Both the pitfalls of language and the pitfalls of consciousness, which is most readily accessed once language is loosened, are present in this exhibition. Nis-Hansen’s intuitive mode of juxtaposing word and image echoes Freud’s method of free association, where speaking overtakes thinking to draw into the perceptual reality of the unconscious. To deal with bodily states of uncertainty, illness, and otherness, which do not sit neatly in the confines of existence staked out by what we have words for, is to balance at the threshold of representation and reality.
If one were to point to a leitmotif of this exhibition, it would be the crevice where surfaces give way to the depths they conceal, the attempt to approximate psychic states of instability beyond learned social codes of language, appearance, and surface. In the realm of representation, this happens when symbols are loosened from their fixed meanings through unexpected juxtaposition. Slips, dreams, and jokes are where Freud began his venture into the unconscious. Those spaces in which articulation fails, where meaning is perverted as word and image no longer map neatly onto one another, can be thought of as an outer shell, much like clothing, that does not simply veil an inner chaos but shapes how and whether it appears at all.

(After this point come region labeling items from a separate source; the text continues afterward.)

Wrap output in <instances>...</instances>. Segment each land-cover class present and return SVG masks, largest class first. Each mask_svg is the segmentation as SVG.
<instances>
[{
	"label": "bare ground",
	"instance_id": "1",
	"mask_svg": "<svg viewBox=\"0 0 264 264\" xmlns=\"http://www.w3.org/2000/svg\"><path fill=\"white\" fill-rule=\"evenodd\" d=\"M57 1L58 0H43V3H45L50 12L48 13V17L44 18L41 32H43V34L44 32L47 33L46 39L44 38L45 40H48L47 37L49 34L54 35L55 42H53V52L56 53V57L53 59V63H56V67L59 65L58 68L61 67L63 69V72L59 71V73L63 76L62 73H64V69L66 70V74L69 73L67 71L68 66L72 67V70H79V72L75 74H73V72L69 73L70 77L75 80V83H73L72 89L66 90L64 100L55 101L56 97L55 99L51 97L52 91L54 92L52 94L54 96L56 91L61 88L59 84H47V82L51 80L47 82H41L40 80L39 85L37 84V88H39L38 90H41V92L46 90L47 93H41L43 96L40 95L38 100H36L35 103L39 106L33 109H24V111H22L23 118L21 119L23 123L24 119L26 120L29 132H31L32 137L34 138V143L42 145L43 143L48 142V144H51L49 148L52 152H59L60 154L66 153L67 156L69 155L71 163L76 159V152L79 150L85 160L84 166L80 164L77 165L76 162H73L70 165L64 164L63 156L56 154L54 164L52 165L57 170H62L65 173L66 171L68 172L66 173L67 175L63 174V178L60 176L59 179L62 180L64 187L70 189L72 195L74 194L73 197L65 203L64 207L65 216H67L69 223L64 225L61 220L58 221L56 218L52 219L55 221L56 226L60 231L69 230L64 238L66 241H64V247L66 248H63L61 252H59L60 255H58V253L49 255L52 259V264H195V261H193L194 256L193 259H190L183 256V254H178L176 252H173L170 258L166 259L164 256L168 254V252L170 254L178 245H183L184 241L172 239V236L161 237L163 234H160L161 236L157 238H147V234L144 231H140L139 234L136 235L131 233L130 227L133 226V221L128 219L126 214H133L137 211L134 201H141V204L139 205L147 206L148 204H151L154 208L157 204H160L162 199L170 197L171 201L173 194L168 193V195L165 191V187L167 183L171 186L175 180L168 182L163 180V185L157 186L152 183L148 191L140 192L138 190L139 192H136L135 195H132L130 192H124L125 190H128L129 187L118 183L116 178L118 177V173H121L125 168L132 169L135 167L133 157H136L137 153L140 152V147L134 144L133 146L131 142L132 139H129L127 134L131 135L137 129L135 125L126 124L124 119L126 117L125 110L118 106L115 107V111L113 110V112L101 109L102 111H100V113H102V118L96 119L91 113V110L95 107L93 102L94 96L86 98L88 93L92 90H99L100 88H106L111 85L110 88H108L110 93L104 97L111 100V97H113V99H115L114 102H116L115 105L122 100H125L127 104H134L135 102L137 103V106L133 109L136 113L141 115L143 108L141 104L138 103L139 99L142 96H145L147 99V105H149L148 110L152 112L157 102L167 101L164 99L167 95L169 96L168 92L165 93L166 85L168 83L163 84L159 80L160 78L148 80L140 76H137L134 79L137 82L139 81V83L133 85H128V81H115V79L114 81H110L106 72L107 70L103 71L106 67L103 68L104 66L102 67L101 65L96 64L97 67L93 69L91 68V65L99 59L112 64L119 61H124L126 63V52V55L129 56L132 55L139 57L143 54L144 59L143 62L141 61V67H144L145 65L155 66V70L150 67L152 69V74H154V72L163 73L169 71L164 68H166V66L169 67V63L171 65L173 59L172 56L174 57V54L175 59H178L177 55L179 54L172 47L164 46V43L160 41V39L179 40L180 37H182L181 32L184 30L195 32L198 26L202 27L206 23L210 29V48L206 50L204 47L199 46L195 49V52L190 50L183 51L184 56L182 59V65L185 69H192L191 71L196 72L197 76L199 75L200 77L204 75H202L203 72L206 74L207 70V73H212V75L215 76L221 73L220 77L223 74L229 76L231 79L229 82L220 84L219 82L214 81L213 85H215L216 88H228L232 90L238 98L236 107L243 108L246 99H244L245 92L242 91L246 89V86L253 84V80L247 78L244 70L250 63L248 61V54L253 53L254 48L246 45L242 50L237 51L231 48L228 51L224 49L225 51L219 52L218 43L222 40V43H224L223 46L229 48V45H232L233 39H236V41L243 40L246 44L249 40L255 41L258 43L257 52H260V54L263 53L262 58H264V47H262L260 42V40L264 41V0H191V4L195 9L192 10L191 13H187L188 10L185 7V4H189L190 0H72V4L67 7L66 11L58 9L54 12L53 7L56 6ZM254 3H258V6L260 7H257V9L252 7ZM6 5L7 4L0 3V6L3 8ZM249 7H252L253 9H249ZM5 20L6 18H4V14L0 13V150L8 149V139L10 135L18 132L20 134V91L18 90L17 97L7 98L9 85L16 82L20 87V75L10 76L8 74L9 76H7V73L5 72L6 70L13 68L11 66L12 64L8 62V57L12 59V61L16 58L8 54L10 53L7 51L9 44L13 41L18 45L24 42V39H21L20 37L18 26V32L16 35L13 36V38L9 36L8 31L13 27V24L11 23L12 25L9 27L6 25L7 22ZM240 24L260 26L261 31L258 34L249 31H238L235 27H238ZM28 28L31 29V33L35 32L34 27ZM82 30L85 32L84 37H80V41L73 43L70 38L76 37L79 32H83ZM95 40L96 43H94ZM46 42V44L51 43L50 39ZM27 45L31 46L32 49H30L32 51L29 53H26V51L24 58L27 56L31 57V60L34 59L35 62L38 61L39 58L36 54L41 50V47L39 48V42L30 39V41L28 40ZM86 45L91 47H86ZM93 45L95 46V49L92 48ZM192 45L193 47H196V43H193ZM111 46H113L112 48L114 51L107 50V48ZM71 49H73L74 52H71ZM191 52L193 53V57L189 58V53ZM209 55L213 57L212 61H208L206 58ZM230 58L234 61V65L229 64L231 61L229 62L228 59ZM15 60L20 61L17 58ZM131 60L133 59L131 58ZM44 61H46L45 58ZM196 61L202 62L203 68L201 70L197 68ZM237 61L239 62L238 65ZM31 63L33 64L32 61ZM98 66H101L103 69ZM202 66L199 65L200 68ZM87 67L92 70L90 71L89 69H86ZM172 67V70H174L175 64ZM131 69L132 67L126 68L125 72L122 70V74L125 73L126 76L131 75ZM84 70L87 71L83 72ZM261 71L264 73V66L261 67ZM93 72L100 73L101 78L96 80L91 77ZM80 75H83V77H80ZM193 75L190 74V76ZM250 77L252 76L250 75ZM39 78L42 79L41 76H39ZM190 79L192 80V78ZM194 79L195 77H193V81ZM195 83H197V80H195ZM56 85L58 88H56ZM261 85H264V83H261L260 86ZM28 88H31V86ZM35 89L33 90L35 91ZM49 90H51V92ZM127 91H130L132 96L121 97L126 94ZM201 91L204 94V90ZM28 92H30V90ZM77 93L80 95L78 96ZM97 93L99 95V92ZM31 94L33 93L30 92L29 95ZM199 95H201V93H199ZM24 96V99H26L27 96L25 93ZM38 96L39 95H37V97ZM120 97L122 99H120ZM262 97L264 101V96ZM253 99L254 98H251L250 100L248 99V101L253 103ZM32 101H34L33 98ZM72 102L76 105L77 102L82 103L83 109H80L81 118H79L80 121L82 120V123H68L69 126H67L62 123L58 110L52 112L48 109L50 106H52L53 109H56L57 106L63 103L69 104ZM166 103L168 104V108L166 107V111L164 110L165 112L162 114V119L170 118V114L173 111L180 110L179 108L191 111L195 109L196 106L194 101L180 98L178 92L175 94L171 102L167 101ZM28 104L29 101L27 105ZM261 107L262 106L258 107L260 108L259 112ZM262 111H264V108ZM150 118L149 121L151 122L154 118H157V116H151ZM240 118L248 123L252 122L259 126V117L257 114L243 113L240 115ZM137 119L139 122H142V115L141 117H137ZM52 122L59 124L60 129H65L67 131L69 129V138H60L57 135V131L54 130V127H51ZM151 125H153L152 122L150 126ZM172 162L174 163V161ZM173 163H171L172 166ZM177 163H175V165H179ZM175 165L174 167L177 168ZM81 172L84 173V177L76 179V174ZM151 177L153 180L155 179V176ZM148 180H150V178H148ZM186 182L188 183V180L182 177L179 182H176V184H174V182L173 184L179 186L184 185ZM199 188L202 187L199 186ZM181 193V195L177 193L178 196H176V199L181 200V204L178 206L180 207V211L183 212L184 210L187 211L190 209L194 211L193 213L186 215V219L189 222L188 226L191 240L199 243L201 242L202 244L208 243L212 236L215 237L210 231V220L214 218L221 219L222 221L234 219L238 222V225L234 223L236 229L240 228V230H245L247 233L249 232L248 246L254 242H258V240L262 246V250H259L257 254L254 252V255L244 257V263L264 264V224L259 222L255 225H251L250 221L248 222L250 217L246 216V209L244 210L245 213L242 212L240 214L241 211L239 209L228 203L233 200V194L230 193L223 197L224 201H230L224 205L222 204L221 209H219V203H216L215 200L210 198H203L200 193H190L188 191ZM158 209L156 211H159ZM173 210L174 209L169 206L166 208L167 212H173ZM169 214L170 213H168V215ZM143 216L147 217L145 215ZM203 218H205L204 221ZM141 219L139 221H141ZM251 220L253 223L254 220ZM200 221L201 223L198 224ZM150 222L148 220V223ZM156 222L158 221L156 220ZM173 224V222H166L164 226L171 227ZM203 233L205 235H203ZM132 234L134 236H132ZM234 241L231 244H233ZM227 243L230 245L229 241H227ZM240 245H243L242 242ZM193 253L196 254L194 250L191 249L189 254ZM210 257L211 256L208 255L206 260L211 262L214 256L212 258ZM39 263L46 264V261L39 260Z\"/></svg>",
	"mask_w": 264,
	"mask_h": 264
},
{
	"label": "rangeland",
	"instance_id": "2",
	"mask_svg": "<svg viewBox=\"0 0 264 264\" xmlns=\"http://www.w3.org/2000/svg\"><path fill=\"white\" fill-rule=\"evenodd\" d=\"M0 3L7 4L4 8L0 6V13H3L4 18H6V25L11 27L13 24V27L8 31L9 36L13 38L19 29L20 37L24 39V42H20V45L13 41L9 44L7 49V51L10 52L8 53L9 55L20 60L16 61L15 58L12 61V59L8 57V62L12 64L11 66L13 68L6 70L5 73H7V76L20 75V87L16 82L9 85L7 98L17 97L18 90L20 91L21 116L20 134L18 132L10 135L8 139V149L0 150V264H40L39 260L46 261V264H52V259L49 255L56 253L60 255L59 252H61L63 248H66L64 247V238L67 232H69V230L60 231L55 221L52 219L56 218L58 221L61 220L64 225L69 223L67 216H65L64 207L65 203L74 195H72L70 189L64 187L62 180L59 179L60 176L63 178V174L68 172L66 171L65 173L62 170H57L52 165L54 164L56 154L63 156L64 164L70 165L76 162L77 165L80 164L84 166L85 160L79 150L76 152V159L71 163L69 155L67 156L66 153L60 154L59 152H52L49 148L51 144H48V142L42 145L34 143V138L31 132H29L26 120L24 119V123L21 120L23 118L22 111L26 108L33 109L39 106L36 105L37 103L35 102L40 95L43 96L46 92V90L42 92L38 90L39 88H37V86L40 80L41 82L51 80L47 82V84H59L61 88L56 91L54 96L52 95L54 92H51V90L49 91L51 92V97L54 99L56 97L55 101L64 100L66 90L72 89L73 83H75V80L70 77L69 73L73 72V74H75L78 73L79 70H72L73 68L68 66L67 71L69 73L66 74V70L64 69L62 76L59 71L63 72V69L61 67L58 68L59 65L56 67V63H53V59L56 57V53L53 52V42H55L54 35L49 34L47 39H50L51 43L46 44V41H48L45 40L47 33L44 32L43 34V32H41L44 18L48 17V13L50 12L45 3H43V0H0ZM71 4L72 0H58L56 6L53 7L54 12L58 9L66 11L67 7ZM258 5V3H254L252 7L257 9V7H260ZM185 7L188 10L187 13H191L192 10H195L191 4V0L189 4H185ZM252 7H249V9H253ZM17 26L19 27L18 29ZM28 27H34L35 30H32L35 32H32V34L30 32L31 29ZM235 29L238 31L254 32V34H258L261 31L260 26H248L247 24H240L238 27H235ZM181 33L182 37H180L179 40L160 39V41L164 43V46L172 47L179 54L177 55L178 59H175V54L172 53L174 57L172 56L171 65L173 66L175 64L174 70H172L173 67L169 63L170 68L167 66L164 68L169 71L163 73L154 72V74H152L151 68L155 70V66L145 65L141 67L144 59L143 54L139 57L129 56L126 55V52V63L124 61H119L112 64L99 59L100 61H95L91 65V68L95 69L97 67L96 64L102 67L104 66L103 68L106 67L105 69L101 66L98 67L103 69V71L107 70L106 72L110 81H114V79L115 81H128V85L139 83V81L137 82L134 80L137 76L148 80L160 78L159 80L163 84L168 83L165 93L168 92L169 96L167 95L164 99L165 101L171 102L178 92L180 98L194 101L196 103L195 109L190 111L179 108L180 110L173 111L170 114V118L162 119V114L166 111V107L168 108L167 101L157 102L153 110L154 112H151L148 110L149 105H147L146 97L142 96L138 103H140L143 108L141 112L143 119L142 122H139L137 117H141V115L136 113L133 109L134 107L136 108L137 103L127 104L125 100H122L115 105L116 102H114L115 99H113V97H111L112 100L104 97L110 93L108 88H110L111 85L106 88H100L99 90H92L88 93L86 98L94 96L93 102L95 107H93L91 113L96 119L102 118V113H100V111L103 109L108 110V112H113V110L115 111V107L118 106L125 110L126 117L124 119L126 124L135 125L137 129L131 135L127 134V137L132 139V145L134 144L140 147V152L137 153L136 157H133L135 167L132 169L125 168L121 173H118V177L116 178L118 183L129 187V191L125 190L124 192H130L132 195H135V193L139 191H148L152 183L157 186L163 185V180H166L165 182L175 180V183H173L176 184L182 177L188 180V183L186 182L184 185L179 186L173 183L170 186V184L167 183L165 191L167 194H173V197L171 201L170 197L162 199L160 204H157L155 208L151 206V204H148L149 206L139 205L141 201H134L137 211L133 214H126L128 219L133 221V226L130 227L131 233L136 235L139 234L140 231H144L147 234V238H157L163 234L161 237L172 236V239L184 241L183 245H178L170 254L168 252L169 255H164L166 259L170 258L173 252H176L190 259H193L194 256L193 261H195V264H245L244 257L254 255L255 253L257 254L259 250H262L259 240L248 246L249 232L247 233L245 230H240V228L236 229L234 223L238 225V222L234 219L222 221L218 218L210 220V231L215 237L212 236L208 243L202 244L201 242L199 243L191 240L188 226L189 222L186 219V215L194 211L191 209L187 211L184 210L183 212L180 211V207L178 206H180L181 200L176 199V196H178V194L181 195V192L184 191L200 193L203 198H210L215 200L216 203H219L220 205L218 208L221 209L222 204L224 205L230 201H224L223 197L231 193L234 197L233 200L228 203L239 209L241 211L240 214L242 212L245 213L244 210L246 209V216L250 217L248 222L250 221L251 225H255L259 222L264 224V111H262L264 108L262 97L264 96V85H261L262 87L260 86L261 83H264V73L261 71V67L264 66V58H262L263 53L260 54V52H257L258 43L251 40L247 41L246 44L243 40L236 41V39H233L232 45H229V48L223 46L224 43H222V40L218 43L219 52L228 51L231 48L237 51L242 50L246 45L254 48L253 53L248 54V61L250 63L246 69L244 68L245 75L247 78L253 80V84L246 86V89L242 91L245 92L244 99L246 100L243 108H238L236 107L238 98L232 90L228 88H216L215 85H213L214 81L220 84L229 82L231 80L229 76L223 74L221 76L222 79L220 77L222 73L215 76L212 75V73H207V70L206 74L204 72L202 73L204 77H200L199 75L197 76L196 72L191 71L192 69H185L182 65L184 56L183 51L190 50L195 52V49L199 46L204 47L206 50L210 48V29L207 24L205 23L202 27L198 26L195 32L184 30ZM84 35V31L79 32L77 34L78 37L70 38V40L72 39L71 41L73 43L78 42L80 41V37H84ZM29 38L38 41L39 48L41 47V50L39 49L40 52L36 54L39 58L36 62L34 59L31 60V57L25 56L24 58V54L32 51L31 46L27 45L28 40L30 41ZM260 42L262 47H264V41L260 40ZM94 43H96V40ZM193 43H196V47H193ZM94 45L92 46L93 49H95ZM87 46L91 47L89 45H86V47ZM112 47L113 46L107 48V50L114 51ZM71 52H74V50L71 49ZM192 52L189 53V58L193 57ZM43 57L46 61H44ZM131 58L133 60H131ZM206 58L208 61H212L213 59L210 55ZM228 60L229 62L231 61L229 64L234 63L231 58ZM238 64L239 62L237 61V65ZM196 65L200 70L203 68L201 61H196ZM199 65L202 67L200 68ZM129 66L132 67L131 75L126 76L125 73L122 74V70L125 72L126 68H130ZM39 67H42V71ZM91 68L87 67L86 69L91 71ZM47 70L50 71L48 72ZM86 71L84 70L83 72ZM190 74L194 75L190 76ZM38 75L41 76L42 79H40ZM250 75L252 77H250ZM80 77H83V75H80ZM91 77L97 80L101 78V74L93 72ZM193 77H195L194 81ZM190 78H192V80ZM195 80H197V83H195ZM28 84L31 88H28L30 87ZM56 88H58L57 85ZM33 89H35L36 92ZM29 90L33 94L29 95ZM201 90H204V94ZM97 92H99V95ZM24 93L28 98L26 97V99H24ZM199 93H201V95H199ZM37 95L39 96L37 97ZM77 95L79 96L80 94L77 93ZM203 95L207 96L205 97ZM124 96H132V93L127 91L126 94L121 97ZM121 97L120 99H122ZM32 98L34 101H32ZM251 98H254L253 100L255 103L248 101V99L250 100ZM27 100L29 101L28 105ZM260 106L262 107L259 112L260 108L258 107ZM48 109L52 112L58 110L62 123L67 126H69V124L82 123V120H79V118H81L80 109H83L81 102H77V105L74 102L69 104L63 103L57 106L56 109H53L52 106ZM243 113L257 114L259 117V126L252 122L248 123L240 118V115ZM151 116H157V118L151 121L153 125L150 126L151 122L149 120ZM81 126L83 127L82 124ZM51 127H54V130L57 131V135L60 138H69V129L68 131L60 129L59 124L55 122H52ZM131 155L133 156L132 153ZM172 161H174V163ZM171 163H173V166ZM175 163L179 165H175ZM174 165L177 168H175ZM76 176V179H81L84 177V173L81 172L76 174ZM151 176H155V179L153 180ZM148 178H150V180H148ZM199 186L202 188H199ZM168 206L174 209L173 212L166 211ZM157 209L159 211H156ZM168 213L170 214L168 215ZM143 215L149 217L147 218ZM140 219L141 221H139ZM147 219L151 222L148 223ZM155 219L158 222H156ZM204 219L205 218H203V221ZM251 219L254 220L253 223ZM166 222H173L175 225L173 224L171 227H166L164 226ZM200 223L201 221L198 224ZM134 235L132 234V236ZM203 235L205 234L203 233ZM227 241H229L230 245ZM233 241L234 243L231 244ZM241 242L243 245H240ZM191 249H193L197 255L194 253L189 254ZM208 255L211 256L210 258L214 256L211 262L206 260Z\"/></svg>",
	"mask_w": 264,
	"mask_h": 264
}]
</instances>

To Get Ready With Me, then, is an invitation into what was, up until recently, considered the most private of realms and its monetization into a global multibillion attention economy. To imagine what kind of clothes to drape over a future-shriveled body, or to disgorge one’s secret insides into a new public sphere: the ekphrastic image of clothes draping an imagined aging body drawn when imagining What an Old Woman Would Wear extends this inversion. A figure rendered through its coverings, exposing its construction. This turning inside out is something the paintings themselves seem to enact, as they have joyously leapt off the wall, revealing their frazzled, bulky undersides that extend beyond the picture plane.